Washington should also consider the following steps, with significant burden-sharing from NATO and regional partners:
- Enlarge the Combined Special Operations Joint Task Force-Levant (CSOJTF-L) and broaden its mission, to include elements focused on non-IS threats and to support U.S. leadership of the new Lebanon ceasefire monitoring effort, part of which entails preventing Hezbollah’s military reconstitution. The United States also needs to bolster its intelligence, surveillance, and reconnaissance assets dedicated to these missions in Syria.
- Strengthen CSOJTF-L at its Syrian points of presence. This could include new temporary patrol bases between al-Tanf and the bases that the Kurdish-led Syrian Democratic Forces (SDF) have established in Abu Kamal and Deir al-Zour city. These patrol bases could be American or multinational—for example, Britain, France, Jordan, and the United Arab Emirates may be willing to quietly contribute special operations units to the mission. To preserve their main partner on the ground, the United States and France could also help the SDF by interposing ground and air patrols between them and Turkish-backed forces, thereby maintaining an uneasy peace in the area. (U.S. options regarding the SDF will be discussed more fully in a forthcoming PolicyWatch.)

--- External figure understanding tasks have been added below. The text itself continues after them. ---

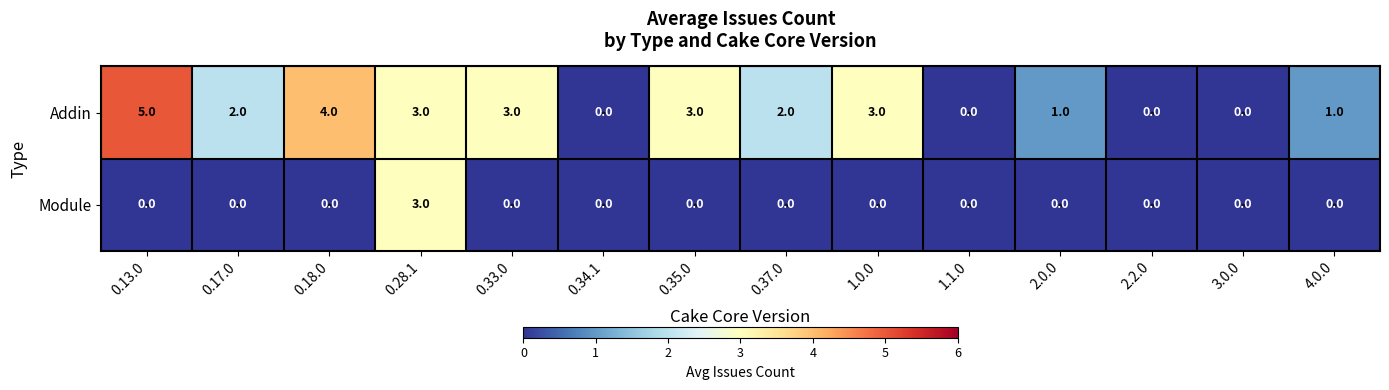

What is the difference between the maximum and second lowest values in the Module series?

3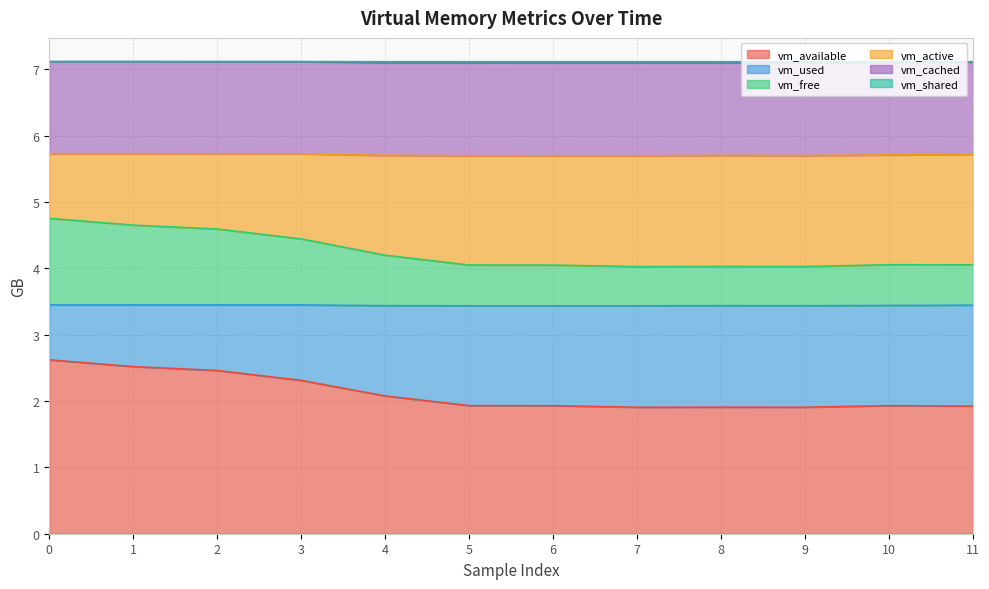

Does the chart display data point markers on the line(s)?

No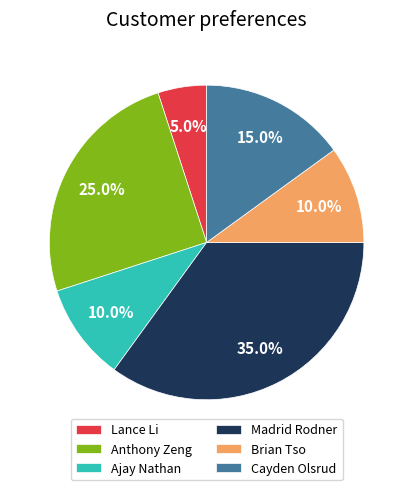

Is it true that Lance Li is 5% of the pie?

True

- Build out Jordanian counternarcotics cooperation. This will pay dividends due to the extensive overlap between Iran-backed narcotics trafficking and arms smuggling via Syria, both of which pose substantial threats to Jordan and the Gulf states.
- Establish a new U.S. supply line to Syria. The main line of supply at present—from the Kurdistan Region of Iraq—might be increasingly vulnerable, so a secondary line should be established and tested between Jordan, al-Tanf, and the SDF-affiliated Democratic Autonomous Administration of North and East Syria (DAANES). This would provide redundancy while leaving Iraqi Kurdistan as the primary supply line.
- Factor aerial and coastal traffic into a new monitoring regime. Under Assad, there was a clear “address” when international authorities needed to use Syrian ports and airports for aid deliveries or other nonmilitary purposes, but this is less apparent now. Accordingly, the United States and Israel should carefully reconsider how to monitor and limit Iran’s air and sea bridges to Syria and Lebanon. As part of this process, they could encourage Arab states to strongly pressure Syria’s transitional government on barring airspace access to Iranian flights bound for Syria or Lebanon.
Michael Knights is the Bernstein Senior Fellow at The Washington Institute and co-creator of its Militia Spotlight platform.